SNAP Food Stamp Fraud Judicial Review of Determination
If the government suspects that a business has committed any kind of food stamp fraud, then an investigation is launched to determine if the allegations are true. There are steps taken that could disqualify a business from accepting food stamp benefits, but the business has the option of a judicial review to try to get the decision reversed.
The judicial review involves a third party who looks into the evidence that is provided to determine if any fraudulent acts occurred. The party will explore various options that could be available and make a decision regarding whether disqualification is in the best interest of the business. In most situations, a federal judge is the third party who examines the case and makes a final decision. The judge doesn’t work for the Food and Nutrition Service or any other department involved with social services or welfare. The judge is a complete outside party who will simply review the material and make a final decision. The review is considered a lawsuit. A business needs to file the proper paperwork to request a review with the review being held in a federal court. If no decision can be reached in a swift manner, then the hearing goes to trial. At the end of the review or the trial, the judge has one of several options to consider. The judge could dismiss the allegations of fraud, which would mean that the business continues accepting food stamps from customers. The judge could offer a different type of penalty, such as a large fine. Another option would be to agree with the initial decision made and disqualify the business from the food stamp program.
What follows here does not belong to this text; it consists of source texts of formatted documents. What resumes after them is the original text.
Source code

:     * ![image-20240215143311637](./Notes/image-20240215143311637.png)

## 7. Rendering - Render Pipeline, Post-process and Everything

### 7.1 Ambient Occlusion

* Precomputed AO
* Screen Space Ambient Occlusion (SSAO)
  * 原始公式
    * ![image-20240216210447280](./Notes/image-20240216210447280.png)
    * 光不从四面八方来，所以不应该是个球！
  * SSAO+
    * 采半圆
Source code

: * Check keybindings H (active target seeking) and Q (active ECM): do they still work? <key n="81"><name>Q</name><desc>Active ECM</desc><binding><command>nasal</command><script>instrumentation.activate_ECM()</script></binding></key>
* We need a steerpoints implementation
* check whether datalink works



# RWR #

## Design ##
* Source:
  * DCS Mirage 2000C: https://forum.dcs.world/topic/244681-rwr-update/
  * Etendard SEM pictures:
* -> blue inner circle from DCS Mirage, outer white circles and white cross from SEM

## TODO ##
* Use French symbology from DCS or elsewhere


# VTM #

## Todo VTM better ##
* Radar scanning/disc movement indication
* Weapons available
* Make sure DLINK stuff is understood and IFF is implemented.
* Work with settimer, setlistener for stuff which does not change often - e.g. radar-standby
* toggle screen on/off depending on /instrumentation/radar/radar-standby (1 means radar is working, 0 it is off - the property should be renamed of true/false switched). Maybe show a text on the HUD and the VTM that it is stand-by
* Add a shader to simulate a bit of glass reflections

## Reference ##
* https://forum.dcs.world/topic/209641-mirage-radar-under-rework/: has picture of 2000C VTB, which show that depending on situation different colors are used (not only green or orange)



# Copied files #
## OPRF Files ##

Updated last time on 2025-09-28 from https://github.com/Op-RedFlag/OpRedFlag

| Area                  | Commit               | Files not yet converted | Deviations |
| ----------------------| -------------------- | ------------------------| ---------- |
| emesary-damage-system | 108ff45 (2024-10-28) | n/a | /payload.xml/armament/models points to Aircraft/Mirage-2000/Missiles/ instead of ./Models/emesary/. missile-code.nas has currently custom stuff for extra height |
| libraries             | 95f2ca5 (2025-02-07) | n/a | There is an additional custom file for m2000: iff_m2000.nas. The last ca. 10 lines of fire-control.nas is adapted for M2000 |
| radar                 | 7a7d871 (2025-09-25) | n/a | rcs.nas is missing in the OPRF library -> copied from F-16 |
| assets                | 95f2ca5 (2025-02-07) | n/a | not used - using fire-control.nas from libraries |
The right for a business to appeal a food stamp review begins before any documents are filed. As soon as the business receives any information regarding fraud, the business needs to gather evidence and support to prove that no fraud has taken place. The business has only 10 days to offer a response to the notification. Any response that is given should be detailed with as many statements from customers and employees as well as other types of evidence that show no fraudulent acts. When all of the information is submitted, a review request can be submitted as long as it’s within 10 days of receiving the notice. After the administrative review, a judicial review can be requested. There are only 30 days allowed to get all of the information ready to present for the review. An appeal can be requested if the business doesn’t agree with the verdict during the review.